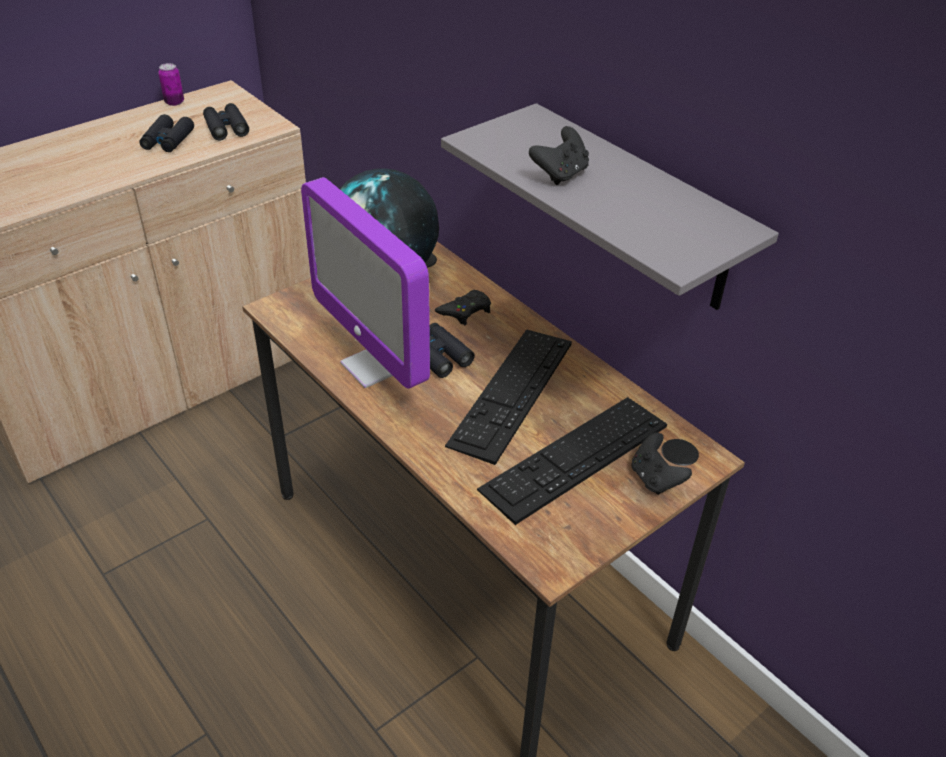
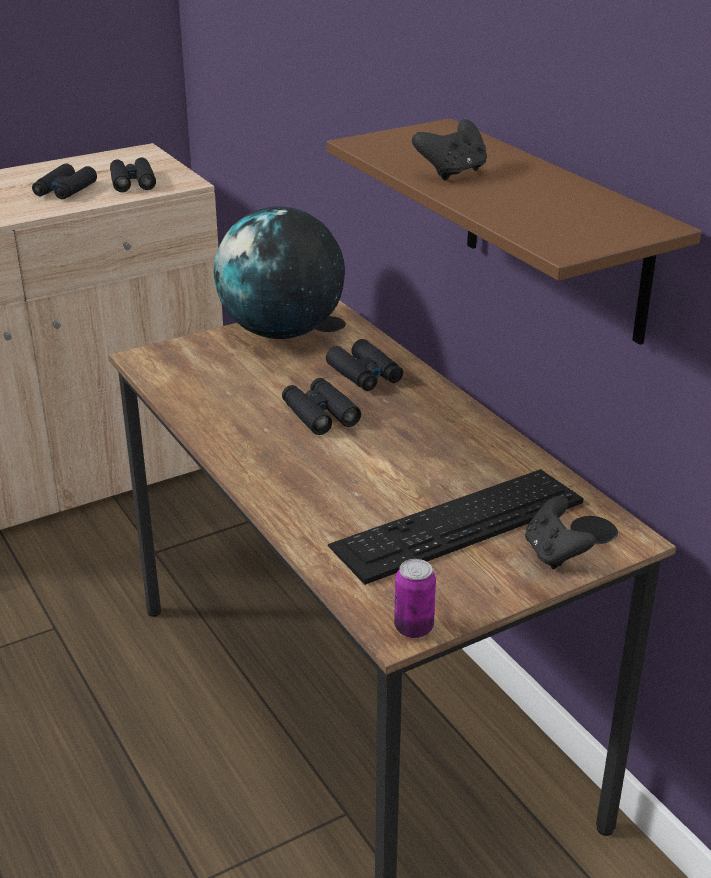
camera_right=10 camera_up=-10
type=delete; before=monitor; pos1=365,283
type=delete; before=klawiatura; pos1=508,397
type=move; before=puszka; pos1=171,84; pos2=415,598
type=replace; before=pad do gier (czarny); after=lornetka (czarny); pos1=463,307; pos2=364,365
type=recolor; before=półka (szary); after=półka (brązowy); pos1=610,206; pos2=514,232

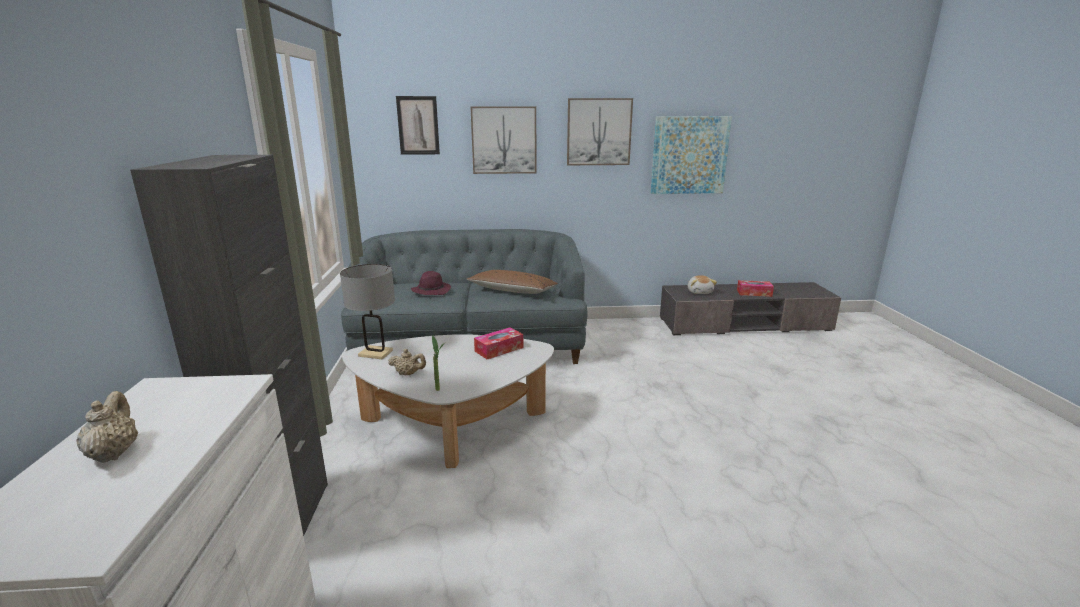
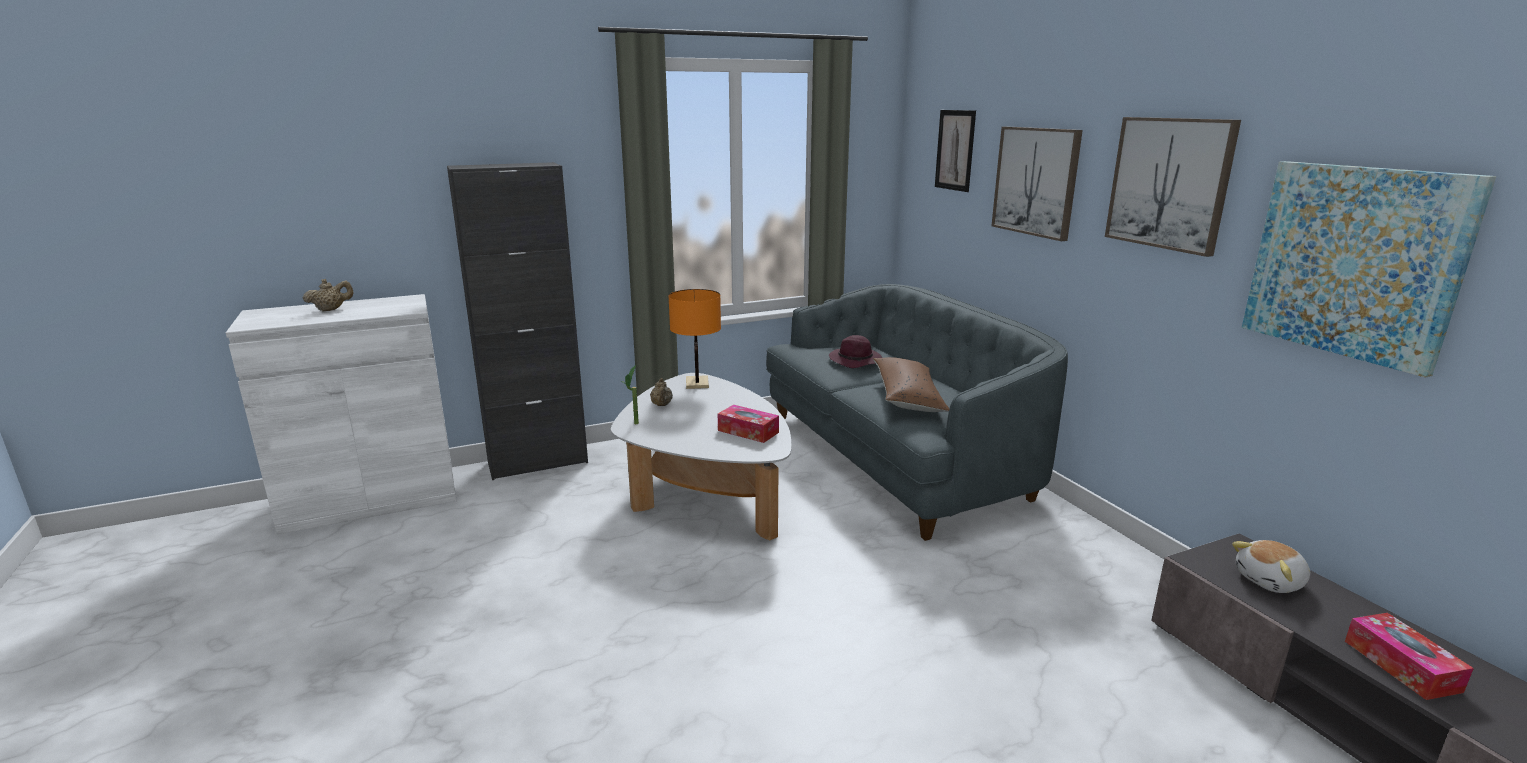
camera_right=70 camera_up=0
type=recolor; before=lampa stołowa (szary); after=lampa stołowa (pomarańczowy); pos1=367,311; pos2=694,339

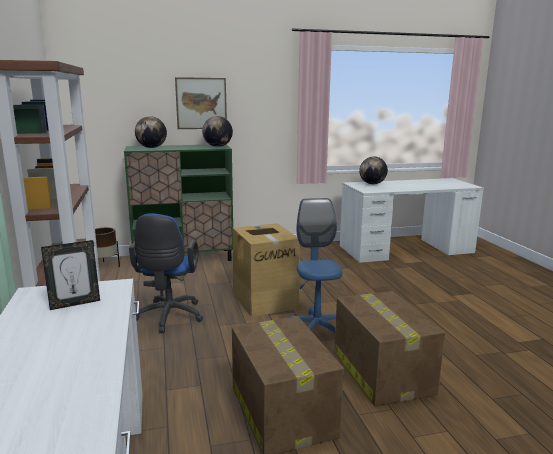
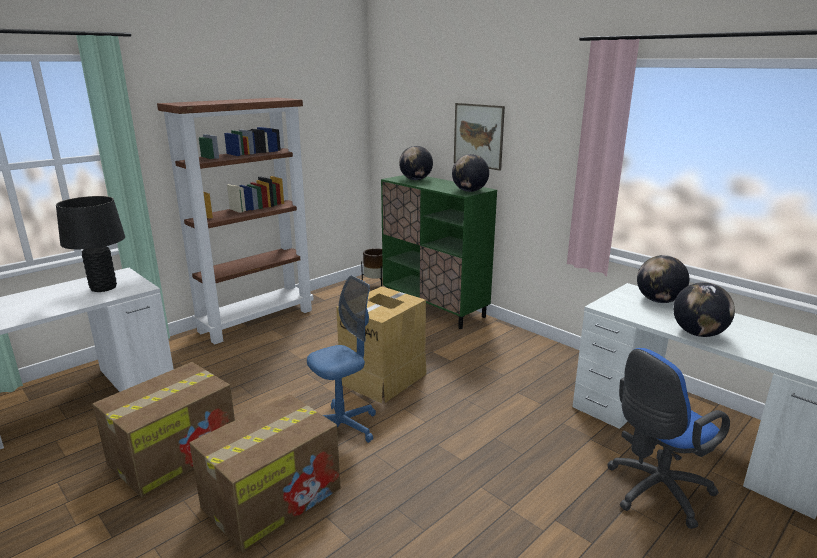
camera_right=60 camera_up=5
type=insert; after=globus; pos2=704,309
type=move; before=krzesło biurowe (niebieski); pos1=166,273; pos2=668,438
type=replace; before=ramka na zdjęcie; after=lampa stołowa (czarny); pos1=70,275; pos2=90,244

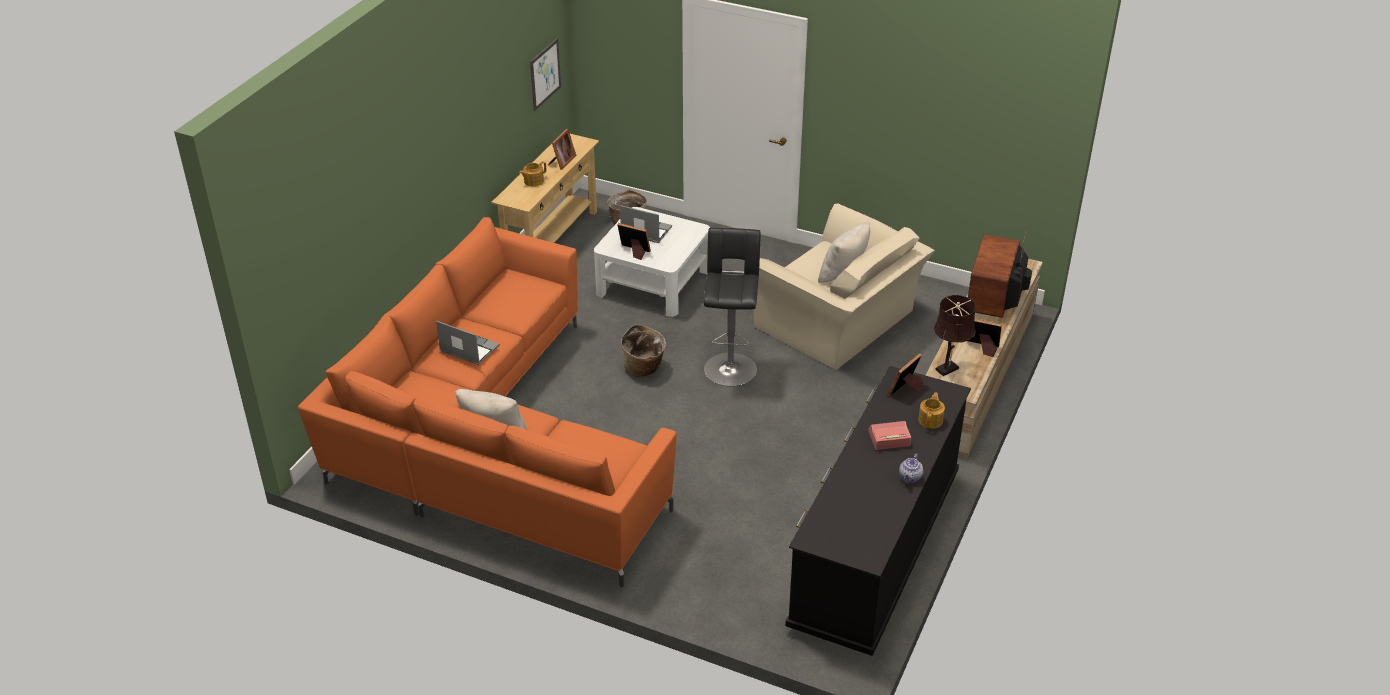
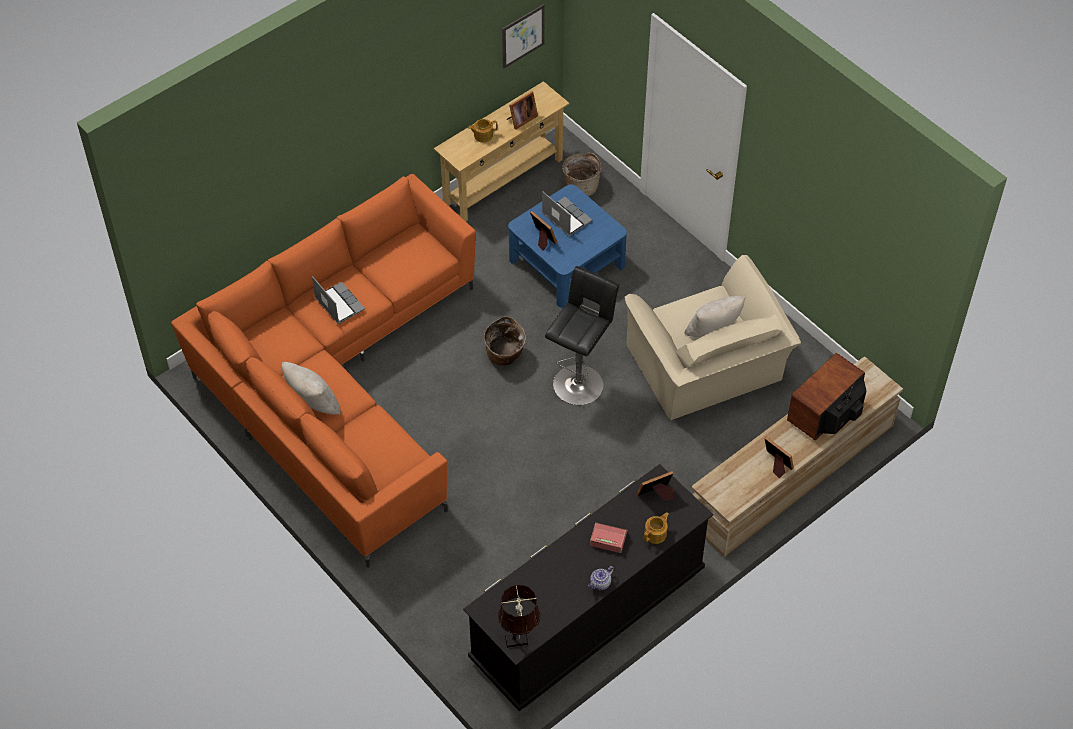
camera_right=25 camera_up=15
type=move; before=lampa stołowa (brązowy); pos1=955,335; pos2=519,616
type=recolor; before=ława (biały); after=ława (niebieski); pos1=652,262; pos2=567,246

What needs to be done :: Word for word, copy all the entries above, but with no pictures.

Answer box ::
camera_right=10 camera_up=-10
type=delete; before=monitor; pos1=365,283
type=delete; before=klawiatura; pos1=508,397
type=move; before=puszka; pos1=171,84; pos2=415,598
type=replace; before=pad do gier (czarny); after=lornetka (czarny); pos1=463,307; pos2=364,365
type=recolor; before=półka (szary); after=półka (brązowy); pos1=610,206; pos2=514,232

camera_right=70 camera_up=0
type=recolor; before=lampa stołowa (szary); after=lampa stołowa (pomarańczowy); pos1=367,311; pos2=694,339

camera_right=60 camera_up=5
type=insert; after=globus; pos2=704,309
type=move; before=krzesło biurowe (niebieski); pos1=166,273; pos2=668,438
type=replace; before=ramka na zdjęcie; after=lampa stołowa (czarny); pos1=70,275; pos2=90,244

camera_right=25 camera_up=15
type=move; before=lampa stołowa (brązowy); pos1=955,335; pos2=519,616
type=recolor; before=ława (biały); after=ława (niebieski); pos1=652,262; pos2=567,246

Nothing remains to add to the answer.